8 March 2021
What is the future of life on Earth as the climate warms? Which species will thrive and which decline? A study published last month in Science indicates that “in a warming world, it’s better to be a small mammal than a bird.”
In the early 1900’s Joseph Grinnell made extremely detailed records of flora and fauna in California’s Mojave Desert for the Museum of Vertebrate Zoology. A century later the average temperature in the Mojave is now 2oC (3.6oF) higher. Using Grinnell’s records a team led by Eric Riddell resurveyed Grinnell’s locations to find out how birds and mammals fare in hotter, drier conditions.
If you like birds, you won’t like the news.
[In the Mojave Desert] Over the past century, occupancy of small mammals remained stable while birds severely declined.

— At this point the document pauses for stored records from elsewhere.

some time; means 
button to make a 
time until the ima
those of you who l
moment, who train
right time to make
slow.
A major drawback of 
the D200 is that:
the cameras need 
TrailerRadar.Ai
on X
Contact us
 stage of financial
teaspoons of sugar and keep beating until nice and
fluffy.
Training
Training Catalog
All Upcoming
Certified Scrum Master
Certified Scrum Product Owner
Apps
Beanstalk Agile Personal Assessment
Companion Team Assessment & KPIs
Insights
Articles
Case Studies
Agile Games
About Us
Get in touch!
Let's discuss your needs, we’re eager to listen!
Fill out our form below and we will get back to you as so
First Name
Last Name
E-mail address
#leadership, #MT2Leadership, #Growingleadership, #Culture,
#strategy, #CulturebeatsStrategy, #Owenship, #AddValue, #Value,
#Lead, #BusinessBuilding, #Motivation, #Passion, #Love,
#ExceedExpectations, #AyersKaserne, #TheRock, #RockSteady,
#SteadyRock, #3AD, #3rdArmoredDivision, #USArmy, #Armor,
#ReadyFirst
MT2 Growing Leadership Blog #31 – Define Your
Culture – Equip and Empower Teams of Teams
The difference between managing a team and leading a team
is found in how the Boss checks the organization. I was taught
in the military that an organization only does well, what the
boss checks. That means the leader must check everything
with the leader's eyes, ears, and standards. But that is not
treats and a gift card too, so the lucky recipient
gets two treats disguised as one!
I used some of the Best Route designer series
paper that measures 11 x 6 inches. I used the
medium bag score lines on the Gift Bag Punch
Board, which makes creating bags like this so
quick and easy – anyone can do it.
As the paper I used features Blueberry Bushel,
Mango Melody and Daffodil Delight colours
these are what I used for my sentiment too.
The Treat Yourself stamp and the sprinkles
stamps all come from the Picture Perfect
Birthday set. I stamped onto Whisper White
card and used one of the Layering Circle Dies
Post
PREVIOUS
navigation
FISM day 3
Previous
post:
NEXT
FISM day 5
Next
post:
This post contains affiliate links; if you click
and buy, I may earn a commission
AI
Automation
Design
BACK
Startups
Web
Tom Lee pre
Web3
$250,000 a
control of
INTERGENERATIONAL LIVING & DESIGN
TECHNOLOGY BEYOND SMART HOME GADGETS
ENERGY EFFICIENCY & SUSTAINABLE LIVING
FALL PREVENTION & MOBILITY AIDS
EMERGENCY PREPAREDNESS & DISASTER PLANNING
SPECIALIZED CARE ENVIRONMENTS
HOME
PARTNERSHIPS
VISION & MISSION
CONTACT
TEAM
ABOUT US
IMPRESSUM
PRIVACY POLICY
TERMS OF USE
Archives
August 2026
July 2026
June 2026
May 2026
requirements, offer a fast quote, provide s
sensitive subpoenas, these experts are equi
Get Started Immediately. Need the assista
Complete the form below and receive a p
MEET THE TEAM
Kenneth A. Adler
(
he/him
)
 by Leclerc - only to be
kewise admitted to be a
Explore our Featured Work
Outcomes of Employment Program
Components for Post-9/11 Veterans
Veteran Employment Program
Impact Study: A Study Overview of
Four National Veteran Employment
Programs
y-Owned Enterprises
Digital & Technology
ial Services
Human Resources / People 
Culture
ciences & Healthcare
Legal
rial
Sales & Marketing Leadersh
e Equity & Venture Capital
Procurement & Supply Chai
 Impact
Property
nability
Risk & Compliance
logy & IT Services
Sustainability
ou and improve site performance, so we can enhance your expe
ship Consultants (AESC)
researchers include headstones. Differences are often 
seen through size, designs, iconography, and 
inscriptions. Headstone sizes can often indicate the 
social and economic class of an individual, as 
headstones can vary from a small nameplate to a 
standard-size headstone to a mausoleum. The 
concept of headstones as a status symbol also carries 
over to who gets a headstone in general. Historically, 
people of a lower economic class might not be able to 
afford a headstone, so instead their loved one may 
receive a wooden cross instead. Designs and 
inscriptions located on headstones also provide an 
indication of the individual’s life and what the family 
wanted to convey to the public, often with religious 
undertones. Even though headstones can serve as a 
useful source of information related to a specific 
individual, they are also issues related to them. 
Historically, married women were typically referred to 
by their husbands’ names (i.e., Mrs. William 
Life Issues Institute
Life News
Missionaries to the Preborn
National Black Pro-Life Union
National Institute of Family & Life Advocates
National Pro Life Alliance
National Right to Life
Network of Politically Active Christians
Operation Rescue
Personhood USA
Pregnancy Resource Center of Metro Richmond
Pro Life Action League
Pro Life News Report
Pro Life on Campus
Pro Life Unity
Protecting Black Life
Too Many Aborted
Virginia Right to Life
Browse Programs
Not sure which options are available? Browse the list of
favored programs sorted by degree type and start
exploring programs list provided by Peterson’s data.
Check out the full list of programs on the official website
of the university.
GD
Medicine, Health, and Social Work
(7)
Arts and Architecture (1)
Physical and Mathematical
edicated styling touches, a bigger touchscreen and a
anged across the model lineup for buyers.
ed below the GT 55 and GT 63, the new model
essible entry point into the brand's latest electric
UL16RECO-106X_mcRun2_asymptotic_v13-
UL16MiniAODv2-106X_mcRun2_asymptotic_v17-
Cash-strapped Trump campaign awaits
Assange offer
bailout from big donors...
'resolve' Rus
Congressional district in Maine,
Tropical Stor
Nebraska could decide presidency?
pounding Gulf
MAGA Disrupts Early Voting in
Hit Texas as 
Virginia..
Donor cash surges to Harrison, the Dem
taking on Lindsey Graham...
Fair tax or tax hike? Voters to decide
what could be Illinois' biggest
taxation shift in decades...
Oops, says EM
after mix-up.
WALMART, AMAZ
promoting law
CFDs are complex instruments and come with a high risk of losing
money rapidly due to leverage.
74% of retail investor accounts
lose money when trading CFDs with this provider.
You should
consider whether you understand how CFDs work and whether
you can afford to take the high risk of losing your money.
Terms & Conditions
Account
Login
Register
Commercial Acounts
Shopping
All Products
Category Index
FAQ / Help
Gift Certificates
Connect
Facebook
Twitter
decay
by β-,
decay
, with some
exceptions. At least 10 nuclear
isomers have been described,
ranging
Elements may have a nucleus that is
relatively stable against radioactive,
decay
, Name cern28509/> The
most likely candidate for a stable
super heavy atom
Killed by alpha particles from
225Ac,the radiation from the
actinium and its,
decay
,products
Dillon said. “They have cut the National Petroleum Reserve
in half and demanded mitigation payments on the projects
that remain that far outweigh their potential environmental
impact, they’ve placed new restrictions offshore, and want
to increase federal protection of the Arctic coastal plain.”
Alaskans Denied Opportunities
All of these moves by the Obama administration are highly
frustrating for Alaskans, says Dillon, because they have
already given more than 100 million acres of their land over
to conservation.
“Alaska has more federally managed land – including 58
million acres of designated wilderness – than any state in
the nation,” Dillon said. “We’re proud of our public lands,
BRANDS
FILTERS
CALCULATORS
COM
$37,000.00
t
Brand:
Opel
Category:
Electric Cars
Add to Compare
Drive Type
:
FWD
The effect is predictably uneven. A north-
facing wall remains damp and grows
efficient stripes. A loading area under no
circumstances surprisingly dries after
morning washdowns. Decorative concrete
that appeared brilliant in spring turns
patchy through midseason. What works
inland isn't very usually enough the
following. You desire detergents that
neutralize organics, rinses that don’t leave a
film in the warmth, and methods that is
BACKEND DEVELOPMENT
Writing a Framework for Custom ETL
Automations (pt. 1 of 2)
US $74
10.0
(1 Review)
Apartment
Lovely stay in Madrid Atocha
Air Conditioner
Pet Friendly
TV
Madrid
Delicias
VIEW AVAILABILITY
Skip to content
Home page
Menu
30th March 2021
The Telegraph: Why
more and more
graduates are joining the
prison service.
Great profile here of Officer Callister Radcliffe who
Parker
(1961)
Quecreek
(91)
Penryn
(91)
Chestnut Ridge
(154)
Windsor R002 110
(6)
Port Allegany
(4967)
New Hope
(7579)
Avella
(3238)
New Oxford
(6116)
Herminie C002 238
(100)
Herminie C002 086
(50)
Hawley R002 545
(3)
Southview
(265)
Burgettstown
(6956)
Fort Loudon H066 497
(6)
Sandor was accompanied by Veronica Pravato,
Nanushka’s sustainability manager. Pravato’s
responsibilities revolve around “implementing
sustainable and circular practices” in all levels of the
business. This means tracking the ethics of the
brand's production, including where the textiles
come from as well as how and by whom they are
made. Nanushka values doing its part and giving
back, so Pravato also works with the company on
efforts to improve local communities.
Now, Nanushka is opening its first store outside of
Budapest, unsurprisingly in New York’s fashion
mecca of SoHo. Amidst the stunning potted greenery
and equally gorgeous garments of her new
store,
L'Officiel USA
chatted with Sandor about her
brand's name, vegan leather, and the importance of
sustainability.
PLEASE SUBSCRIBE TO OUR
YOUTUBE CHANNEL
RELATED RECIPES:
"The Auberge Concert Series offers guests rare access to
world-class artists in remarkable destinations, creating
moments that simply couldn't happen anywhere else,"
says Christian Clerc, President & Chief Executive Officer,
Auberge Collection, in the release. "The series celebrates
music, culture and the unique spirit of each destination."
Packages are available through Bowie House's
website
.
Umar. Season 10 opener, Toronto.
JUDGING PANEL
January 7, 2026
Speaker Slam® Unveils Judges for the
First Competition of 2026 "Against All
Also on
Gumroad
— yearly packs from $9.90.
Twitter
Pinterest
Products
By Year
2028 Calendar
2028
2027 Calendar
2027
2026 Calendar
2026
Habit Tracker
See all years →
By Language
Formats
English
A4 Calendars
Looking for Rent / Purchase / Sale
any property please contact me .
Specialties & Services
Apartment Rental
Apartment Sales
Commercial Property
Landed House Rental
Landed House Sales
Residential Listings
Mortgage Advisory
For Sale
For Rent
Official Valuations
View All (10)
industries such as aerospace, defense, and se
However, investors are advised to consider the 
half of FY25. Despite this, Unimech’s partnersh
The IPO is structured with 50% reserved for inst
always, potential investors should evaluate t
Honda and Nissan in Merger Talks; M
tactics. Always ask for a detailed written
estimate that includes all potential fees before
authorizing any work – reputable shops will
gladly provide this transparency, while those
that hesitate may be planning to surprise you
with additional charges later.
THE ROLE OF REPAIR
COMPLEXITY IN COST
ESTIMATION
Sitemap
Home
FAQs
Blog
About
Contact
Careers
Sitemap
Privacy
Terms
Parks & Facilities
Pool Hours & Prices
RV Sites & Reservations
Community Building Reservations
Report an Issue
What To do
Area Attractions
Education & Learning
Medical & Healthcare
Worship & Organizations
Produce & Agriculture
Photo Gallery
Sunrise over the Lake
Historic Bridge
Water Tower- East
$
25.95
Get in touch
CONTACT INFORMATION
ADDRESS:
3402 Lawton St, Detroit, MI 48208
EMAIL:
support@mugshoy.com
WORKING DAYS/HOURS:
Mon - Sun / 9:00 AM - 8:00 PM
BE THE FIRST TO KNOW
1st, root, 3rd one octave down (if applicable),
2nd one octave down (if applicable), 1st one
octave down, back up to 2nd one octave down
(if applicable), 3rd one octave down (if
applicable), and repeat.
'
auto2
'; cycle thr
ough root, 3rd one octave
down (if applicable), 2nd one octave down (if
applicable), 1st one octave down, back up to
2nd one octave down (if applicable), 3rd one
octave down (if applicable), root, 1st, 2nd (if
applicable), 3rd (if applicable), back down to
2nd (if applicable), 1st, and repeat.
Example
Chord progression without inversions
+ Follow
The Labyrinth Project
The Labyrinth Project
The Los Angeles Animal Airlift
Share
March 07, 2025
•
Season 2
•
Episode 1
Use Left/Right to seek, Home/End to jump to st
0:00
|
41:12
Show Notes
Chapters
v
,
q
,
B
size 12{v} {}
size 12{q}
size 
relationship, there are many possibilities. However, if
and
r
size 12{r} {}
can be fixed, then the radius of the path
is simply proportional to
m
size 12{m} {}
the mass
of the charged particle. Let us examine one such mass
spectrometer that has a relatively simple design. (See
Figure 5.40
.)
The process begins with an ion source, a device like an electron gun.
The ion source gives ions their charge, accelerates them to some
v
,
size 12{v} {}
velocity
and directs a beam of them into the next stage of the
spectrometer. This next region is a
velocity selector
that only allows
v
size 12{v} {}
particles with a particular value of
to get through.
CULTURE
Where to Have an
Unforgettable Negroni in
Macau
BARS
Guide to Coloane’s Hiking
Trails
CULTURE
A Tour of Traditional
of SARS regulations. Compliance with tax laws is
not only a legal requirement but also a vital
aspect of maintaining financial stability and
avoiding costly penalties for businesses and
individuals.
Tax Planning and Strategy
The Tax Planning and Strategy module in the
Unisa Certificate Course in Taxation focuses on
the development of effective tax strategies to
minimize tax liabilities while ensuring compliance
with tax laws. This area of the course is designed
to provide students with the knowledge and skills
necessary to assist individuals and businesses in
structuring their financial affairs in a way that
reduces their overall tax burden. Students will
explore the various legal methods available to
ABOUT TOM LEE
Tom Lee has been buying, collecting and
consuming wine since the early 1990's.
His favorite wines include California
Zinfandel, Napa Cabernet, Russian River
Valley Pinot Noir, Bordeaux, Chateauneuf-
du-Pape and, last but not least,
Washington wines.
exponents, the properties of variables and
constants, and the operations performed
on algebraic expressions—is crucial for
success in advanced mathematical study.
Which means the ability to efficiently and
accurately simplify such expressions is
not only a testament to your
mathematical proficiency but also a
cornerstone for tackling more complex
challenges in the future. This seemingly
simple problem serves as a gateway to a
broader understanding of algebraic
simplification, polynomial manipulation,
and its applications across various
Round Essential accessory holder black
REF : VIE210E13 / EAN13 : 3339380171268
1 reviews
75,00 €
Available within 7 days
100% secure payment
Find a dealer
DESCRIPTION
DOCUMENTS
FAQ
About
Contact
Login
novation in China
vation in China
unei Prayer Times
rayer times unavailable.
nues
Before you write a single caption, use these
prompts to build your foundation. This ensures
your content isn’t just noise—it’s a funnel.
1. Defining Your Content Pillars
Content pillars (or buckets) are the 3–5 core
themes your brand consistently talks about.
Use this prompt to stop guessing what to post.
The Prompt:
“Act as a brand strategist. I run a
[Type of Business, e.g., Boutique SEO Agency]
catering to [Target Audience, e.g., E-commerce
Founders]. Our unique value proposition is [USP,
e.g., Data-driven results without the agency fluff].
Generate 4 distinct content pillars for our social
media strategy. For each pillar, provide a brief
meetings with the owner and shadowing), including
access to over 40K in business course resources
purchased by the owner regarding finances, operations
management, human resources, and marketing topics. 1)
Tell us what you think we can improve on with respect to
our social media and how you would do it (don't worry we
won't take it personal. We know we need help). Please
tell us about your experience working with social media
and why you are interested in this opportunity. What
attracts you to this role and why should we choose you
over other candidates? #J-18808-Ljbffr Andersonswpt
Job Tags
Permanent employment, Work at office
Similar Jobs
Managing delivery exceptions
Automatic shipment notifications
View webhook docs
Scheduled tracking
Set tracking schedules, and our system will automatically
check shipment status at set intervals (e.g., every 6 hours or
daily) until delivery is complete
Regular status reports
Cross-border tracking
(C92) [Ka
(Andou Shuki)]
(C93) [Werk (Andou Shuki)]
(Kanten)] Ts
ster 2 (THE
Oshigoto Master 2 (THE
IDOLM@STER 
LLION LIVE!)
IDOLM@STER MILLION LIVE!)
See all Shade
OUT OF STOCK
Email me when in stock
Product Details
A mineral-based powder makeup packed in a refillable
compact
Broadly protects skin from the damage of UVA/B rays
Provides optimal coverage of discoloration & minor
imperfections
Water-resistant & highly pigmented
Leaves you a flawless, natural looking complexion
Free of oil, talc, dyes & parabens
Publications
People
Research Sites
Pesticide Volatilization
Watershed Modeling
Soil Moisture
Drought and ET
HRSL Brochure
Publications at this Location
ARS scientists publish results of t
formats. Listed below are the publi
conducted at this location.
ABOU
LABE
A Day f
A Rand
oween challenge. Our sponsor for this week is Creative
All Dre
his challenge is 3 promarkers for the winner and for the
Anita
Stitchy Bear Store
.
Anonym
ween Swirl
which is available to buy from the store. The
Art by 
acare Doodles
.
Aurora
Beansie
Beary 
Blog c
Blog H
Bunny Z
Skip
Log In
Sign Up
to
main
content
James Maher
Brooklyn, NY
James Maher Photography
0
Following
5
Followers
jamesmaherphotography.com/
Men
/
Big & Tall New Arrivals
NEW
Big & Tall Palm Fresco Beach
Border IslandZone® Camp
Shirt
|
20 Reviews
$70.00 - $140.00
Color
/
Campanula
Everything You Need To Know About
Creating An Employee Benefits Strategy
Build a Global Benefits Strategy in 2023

On average, every spot surveyed had lost more than 40% of its desert bird species, such as American kestrels or mountain quail. At most sites, even the remaining species were scarcer.— Science Magazine: In a warming world it’s better to be a small mammal than a bird.
Small mammals get around the heat problem by staying underground during the day. Birds don’t have this choice and they have an additional disadvantage — their bodies use more energy to stay cool.
It looks like there will be fewer birds in a hotter world. Read more in Science Magazine: In a warming world it’s better to be a small mammal than a bird.
p.s. There is a bird who stays underground during the day and eats small mammals in the Mojave Desert: the burrowing owl.